We know all too well that controversy is a favorite sport of Italians. Unfortunately, we do not engage in the kind of controversy that struggles for ideas, but rather in controversy that bounces around, screaming and growing upon itself in defense of the ego or the minor conquest of a hortus conclusus. This is the sickness that ails Italian politics and culture. And it is this thought, provoked by the new controversy against “Italics,” that has given me a favorable disposition towards the exhibition.
It is true that ‘Italic’ people have a strong relationship with the past that threatens to chain them to a self-referential perspective and finally to marginality. And yet not even the most irreverent among the ‘Italics’ — Maurizio Cattelan — seems to give up this relationship. His new white Carrara marble sculptures, lying on the ground like corpses covered in sheets (All, 2008), welcome visitors in the large atrium at the beginning of the exhibition. On the one hand, the sculptures evoke images of the many victims of the ’70s massacres. Those are years that weigh like lead in recent Italian history. On the other hand, the sculptures represent the dead more universally. Formally, these corpses reinscribe themselves in traces from the past. It is no coincidence that Luciano Fabro’s Lo Spirato (The Expired), 1968, has been placed at the end of the exhibit by Francesco Bonami.
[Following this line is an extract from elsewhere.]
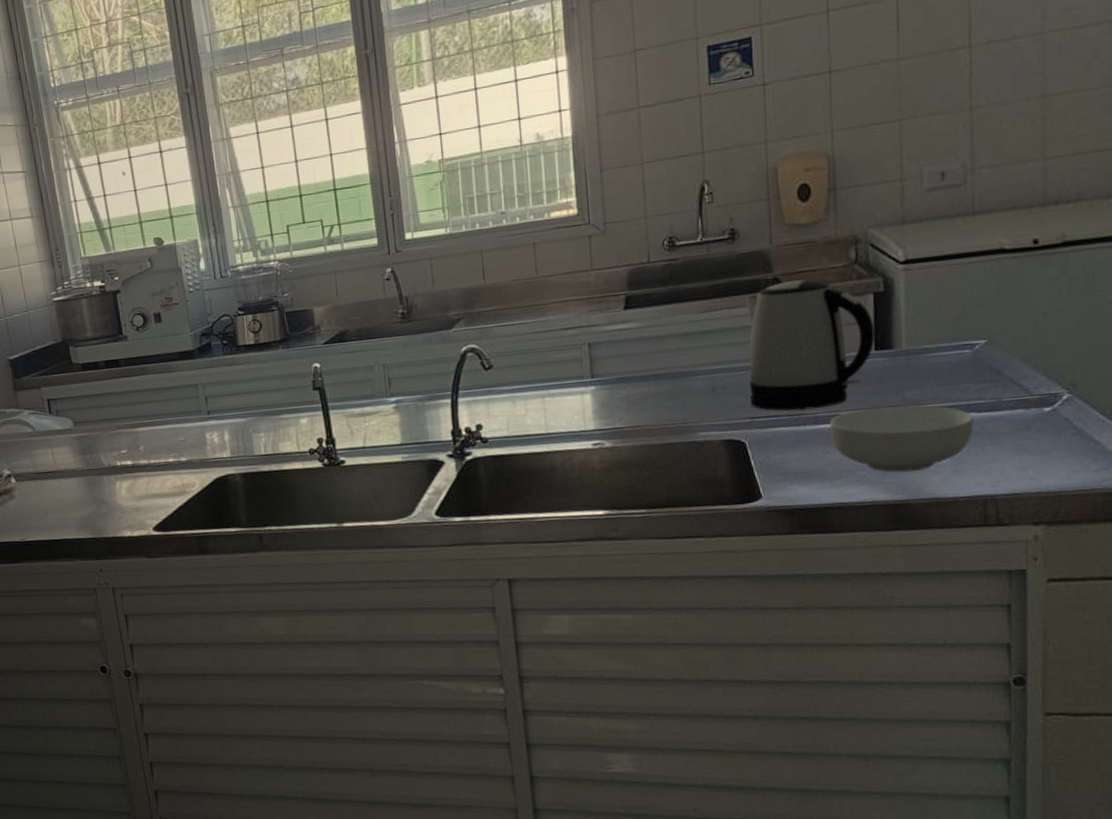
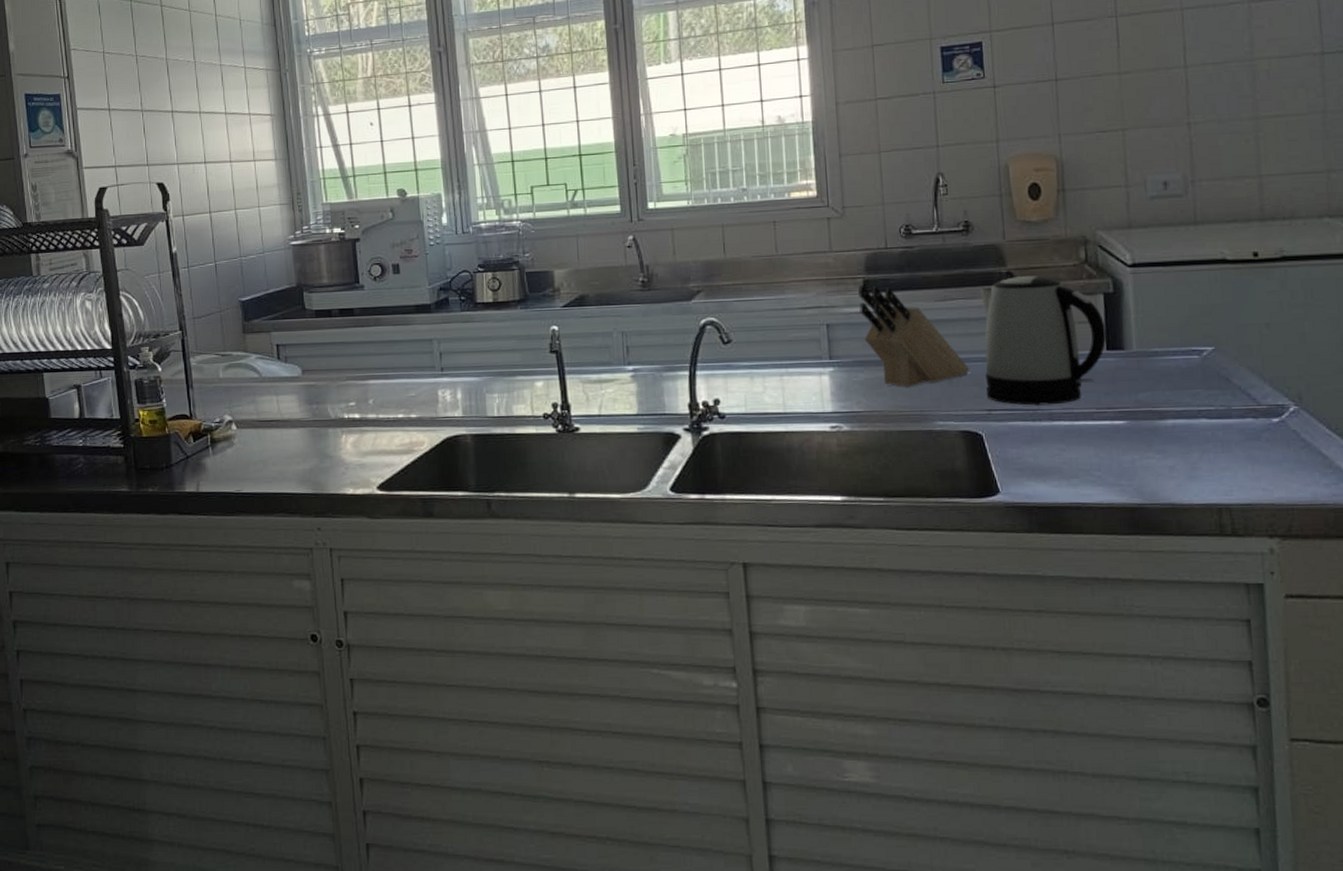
knife block: none [620,301,734,401] -> present [858,285,970,387]
cereal bowl: present [830,405,974,473] -> none [1065,406,1205,476]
It should be remarked that the exhibition does not follow chronological or historical order. Rather, the show follows a personal thematic configuration as well as a general structure based on style and form. The curator has ably succeeded in defying the frozen sequences of history by creating unexpected and unedited combinations. For instance, certain embarrassing presences (such as Annigoni, Clerici, Ferroni, Emblema), would have maintained their uselessness with difficulty had they been presented within a historical program. However, as part of a display that has focused on thematic and linguistic associations, the works have been absorbed more easily. Every now and then, believing in the strength of a single work rather than in the endorsement of history proves effective.
Furthermore, it serves to breathe life back into the work of past masters, whose pieces are placed side by side with those of artists from recent generations.
Within the exhibition, there are actually breathtaking moments in the sequence of reassembled environments by Colombo, Pistoletto, Alviani and Fontana. The room dedicated to female sensibility works in a similarly harmonious way. In this space, we find Carol Rama’s air chambers, Ketty La Rocca’s cards, Marisa Merz’s portraits and Margherita Manzelli and Vanessa Beecroft’s self-portraits. Inevitably, one must deal with the game of the absentees: even though this is not the right way to judge an exhibition, it is inevitable. In this regard, there is one great absentee, a man who more than any other has been a protagonist in the barricades of which Bonami has spoken so much about: Vincenzo Agnetti.
There are a couple of works that are part of the historical traces that make up the history of Italy that should be recognized: the paralysis brought on by mafia and political violence in the powerful images from 1982 by Letizia Battaglia and those by Tano D’Amico which depict the 1977 protest and its symbolic 3-finger P38 gun sign; or those works such as Ghirri, Basilico and Jodice’s Journey in Italy, that reflect a better image of Italy: the marginal realities of everyday life, of silence, of fog, and of time suspended in a provincial landscape. Italic people are masters at dedicating monuments to the everyday. To make others outside of our borders understand this sensibility, we would need more time, more attention and more depth: qualities incompatible with the sketchy vision for this exhibition.